Esta mañana preparaba el desayuno cuando tocaron a la puerta.

Era un hombre viejo, con bigote y ojos amables. Lo reconocí porque lo he visto antes caminando por la calle. Vestía ropa cómoda y en su cabeza llevaba una gorra de algún equipo de futbol.

—Buenos días —dijo con una sonrisa.

Respondí tanto a la sonrisa como al saludo.

—Me he estado acordando de usted porque siempre veo que sale a correr. Aunque no lo he visto desde hace una semana —reclamó.

Le expliqué que he estado enfermo, pero prometí que tan pronto la tos se fuera, regresaría a mi entrenamiento. Como el hombre habló con tono tranquilo y sonriendo, no sentí desconfianza. Quizá curiosidad.

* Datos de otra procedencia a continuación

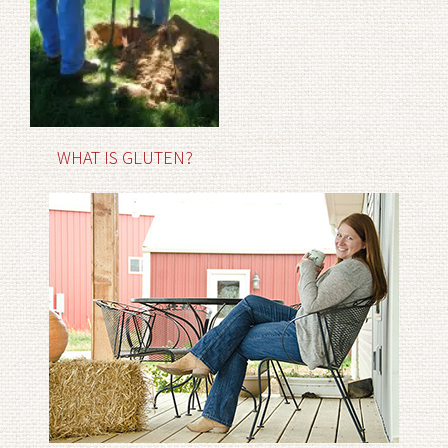
WHAT IS GLUTEN?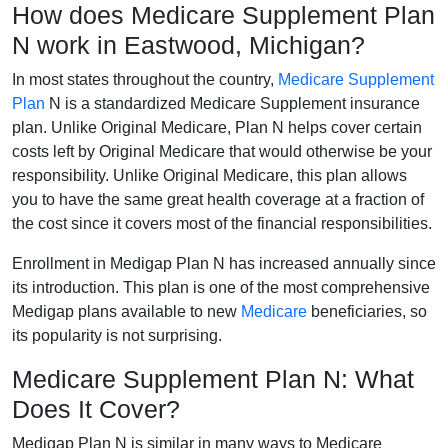
How does Medicare Supplement Plan
N work in Eastwood, Michigan?
In most states throughout the country,
Medicare Supplement
Plan
N is a standardized Medicare Supplement insurance
plan. Unlike Original Medicare, Plan N helps cover certain
costs left by Original Medicare that would otherwise be your
responsibility. Unlike Original Medicare, this plan allows
you to have the same great health coverage at a fraction of
the cost since it covers most of the financial responsibilities.
Enrollment in Medigap Plan N has increased annually since
its introduction. This plan is one of the most comprehensive
Medigap plans available to new
Medicare
beneficiaries, so
its popularity is not surprising.
Medicare Supplement Plan N: What
Does It Cover?
Medigap Plan N is similar in many ways to Medicare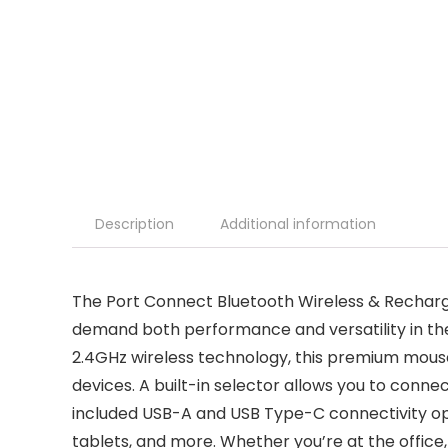
Description
Additional information
The Port Connect Bluetooth Wireless & Recharg
demand both performance and versatility in thei
2.4GHz wireless technology, this premium mouse
devices. A built-in selector allows you to conne
included USB-A and USB Type-C connectivity opt
tablets, and more. Whether you’re at the office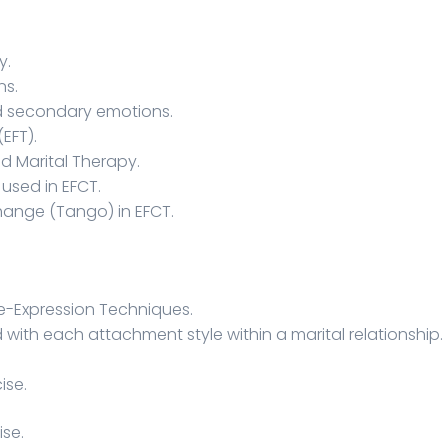
y.
ns.
d secondary emotions.
EFT).
d Marital Therapy.
used in EFCT.
hange (Tango) in EFCT.
e-Expression Techniques.
 with each attachment style within a marital relationship.
ise.
ise.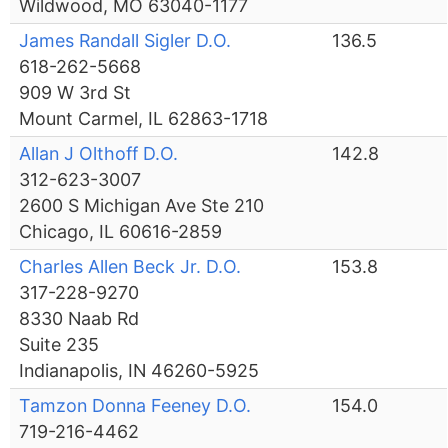
Wildwood, MO 63040-1177
James Randall Sigler D.O.
136.5
618-262-5668
909 W 3rd St
Mount Carmel, IL 62863-1718
Allan J Olthoff D.O.
142.8
312-623-3007
2600 S Michigan Ave Ste 210
Chicago, IL 60616-2859
Charles Allen Beck Jr. D.O.
153.8
317-228-9270
8330 Naab Rd
Suite 235
Indianapolis, IN 46260-5925
Tamzon Donna Feeney D.O.
154.0
719-216-4462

—En el periódico salió este suplemento para corredores —me extendió la revista para que la viera—. Trae información para que caliente mejor, haga estiramientos y el calendario de carreras de la ciudad. Estoy seguro de que le va a servir.

Tomé en mis manos la publicación, leí el título y mi sonrisa creció de oreja a oreja.

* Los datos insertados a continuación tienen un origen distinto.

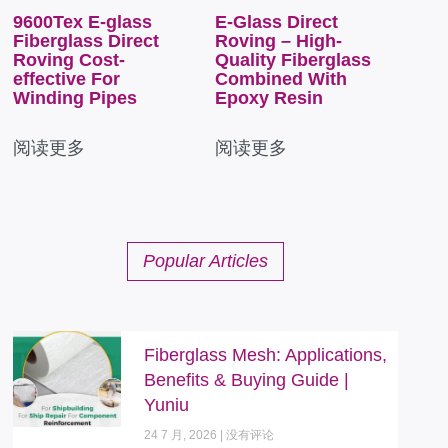
9600Tex E-glass
E-Glass Direct
Fiberglass Direct
Roving – High-
Roving Cost-
Quality Fiberglass
effective For
Combined With
Winding Pipes
Epoxy Resin
阅读更多
阅读更多
Popular Articles
Fiberglass Mesh: Applications,
Benefits & Buying Guide |
Yuniu
24 7 月, 2026
没有评论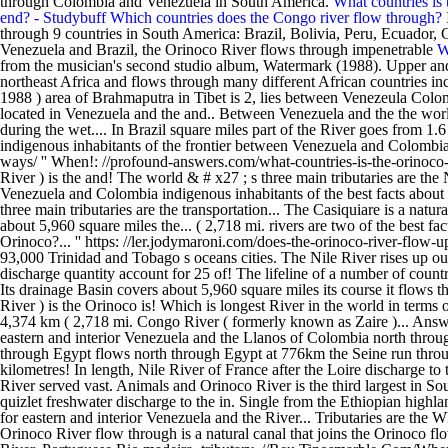
through Colombia and Venezuela in South America.
What countries is
end? - Studybuff
Which countries does the Congo river flow through?
through 9 countries in South America: Brazil, Bolivia, Peru, Ecuador
Venezuela and Brazil, the Orinoco River flows through impenetrable
W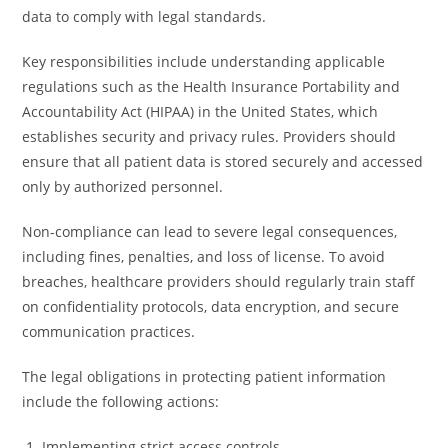
data to comply with legal standards.
Key responsibilities include understanding applicable
regulations such as the Health Insurance Portability and
Accountability Act (HIPAA) in the United States, which
establishes security and privacy rules. Providers should
ensure that all patient data is stored securely and accessed
only by authorized personnel.
Non-compliance can lead to severe legal consequences,
including fines, penalties, and loss of license. To avoid
breaches, healthcare providers should regularly train staff
on confidentiality protocols, data encryption, and secure
communication practices.
The legal obligations in protecting patient information
include the following actions:
Implementing strict access controls.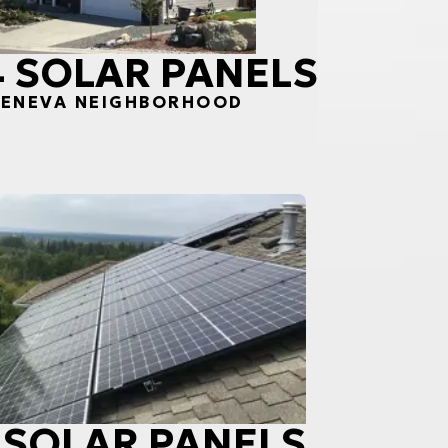
34 SOLAR PANELS
 GENEVA NEIGHBORHOOD
0 SOLAR PANELS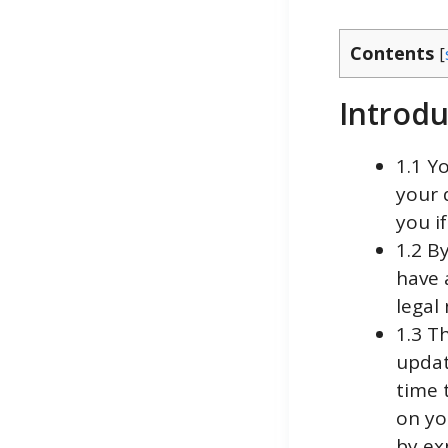
Contents
[
Introdu
1.1 Y
your 
you if
1.2 B
have a
legal
1.3 T
updat
time 
on yo
by ex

Le agradecí y le dije que me iba a ser de mucha utilidad. Le prometí que lo leería para aprender.

Comenzó a despedirse, estrechó mi mano y le pregunté su nombre:

— Raúl.

Y se fue. Cerré la puerta, dejé la revista en mi escritorio y continué preparando el desayuno. Por supuesto, estaba yo muy feliz.

Me di cuenta de que había sido objeto de un acto aleatorio de generosidad. Don Raúl no me conoce, no estamos relacionados de ninguna forma, pero aún así pensó en hacer algo bueno por alguien.

No lo esperaba y jamás imaginé que alguien se interesara por mi afición de correr.

Estas pequeñas acciones son las que restauran la confianza en la humanidad.

Podrán haber malas noticias, crisis mundial, políticos corruptos y personas malintencionadas; la amabilidad es parte de nuestra programación genética.

Cuando rompemos la barrera de la vergüenza y del ego para hacer  algo por los demás, construimos un mundo en el que vale la pena vivir.

Muchas gracias, Don Raúl.

¿Has sido objeto de un acto de generosidad aleatorio? ¿Has hecho alguno?